Why would it turn 'belly up'?
Every sinking is different.
Estonia flooded through the open bow visor, it listed and the machinery spaces flooded through deck and superstructure openings.
Why does it need to turn 'belly up'
That's something you invented. Very few ships sink 'belly up'
Indeed, a ship sinks for exactly and only one reason: it has lost buoyancy. That loss can occur for any of a number of reasons, and with the ship in any orientation. Stated better, the ship's orientation is utterly irrelevant to its buoyancy.
How a ship maintains roll stability is an entirely separate matter of physics involving the center of gravity and the center of buoyancy. There is a simple model for reckoning this in terms of a derived property called metacentric height. The righting moment in a roll is determined by the righting arm, a conceptual geometrical construct in the model. The way the ship behaves under normal circumstances is governed by the simple form of this model, which includes the concept of the angle of vanishing stability, where the direction of the righting arm reverses, the roll rate increases, and the ship capsizes.
What's important about this model is that it deals with
external forces that cause roll, such as wind and waves. Consequently it fixes the center of gravity and allows only the center of buoyancy to vary. This is what is meant when the model is said to work only for an intact hull. If the vessel begins to ship water for any reason, the free surface effect preferentially directs water to the low side of the ship. This then causes the center of gravity to become a variable in the model instead of a fixed point. (The same thing can happen with shifting cargo.) When this happens, the righting arm doesn't work as intended in the intact-hull case. The simple form of the model no longer describes the physical behavior of the vessel. One of the things that can happen is that the righting moment can be zero with the ship at some arbitrary roll angle. Specifically the righting arm has a length of zero with the ship at that roll angle. There is no physical law dictating that a ship taking on water must continue to attempt to right itself, or indeed must increase its roll rate as the former angle of vanishing stability is exceeded. In effect, the computation of that angle is now dynamic owing to the independently varying centers of gravity and buoyancy.

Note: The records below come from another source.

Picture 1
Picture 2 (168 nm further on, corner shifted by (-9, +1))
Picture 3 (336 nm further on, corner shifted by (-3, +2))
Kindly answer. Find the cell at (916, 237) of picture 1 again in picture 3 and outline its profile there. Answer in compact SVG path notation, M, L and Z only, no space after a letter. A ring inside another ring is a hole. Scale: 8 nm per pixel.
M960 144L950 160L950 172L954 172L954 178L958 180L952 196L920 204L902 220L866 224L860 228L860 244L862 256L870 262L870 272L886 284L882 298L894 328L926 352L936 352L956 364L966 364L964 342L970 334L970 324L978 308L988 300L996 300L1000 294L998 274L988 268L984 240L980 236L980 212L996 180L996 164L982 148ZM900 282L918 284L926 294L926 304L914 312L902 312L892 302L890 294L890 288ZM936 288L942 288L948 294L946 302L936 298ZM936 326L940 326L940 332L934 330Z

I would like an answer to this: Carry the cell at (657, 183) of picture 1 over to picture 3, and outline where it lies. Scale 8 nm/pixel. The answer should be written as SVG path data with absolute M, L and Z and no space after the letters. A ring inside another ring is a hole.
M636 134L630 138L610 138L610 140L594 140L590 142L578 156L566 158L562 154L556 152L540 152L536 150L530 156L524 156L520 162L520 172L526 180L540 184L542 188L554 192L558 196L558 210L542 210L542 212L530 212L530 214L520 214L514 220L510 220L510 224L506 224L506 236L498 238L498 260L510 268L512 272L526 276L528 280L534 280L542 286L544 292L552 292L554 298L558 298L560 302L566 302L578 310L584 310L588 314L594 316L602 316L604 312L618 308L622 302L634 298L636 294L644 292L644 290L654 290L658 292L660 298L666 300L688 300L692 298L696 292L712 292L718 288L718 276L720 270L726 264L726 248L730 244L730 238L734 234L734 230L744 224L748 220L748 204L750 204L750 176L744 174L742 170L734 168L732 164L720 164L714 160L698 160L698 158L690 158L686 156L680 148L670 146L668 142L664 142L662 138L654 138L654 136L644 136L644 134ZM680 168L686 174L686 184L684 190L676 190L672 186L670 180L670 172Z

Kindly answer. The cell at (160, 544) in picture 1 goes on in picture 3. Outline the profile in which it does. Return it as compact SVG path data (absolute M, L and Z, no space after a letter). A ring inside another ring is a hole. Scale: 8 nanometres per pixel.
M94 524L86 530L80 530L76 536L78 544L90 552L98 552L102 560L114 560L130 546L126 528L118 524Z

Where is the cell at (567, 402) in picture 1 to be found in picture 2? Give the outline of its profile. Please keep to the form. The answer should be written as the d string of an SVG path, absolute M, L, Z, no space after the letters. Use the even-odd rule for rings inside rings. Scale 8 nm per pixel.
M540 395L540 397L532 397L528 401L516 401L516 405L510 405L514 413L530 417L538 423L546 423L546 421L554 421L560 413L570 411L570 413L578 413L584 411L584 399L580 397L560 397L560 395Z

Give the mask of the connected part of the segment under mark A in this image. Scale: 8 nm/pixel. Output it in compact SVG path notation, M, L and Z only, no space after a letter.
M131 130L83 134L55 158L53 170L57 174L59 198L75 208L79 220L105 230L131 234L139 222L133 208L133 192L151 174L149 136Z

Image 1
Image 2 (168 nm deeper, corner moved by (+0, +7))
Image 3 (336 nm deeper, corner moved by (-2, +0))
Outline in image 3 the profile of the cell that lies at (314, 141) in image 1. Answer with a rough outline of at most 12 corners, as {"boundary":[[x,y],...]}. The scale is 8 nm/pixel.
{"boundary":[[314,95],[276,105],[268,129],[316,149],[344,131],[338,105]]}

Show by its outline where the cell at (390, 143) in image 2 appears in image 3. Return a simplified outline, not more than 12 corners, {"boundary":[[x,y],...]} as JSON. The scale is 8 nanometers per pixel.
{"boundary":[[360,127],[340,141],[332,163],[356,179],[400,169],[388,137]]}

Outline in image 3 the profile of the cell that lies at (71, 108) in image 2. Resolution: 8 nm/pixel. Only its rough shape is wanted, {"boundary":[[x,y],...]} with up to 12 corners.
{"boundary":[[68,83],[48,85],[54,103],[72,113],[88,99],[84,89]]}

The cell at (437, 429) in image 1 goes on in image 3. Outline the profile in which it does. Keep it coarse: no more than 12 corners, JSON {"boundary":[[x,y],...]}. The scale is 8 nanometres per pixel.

Further, the center of buoyancy is merely the center of mass of the volume of water displaced by the vessel. In the orientations contemplated by the naval architect, this would be restricted to a fairly manageable envelope of values. A foundering ship quickly exceeds that envelope. Again, the external-force physics of ship roll stability break down quite quickly when the vessel begins to take on water.
Finally, as we have discussed at length and then witnessed in the loss of the sailing yacht
Bayesian, the important angle is usually not the angle of vanishing stability, but the downflooding angle. This is the roll angle at which the first opening into the hull passes below the water surface and allows water to begin entering the hull. That's the angle at which center of gravity starts to become a variable rather than a fixed point. And it's also—separately—the time when buoyancy begins to decrease.
No two sinking vessels progress through all the possible physical states, and no two sinking vessels will progress through them in the same order or the same rate. And this part of the physics dialogue is where Vixen utterly flunked the test. She got hung up on the basic concepts of points, lines, and vectors—those things you start learning about in primary school. And she could not contemplate at all what would be needed to adjust the model to account for flooding. So no, when Vixen tries to explain how ship's sink, the premise, "...and I know what I'm talking about," was proven false long ago.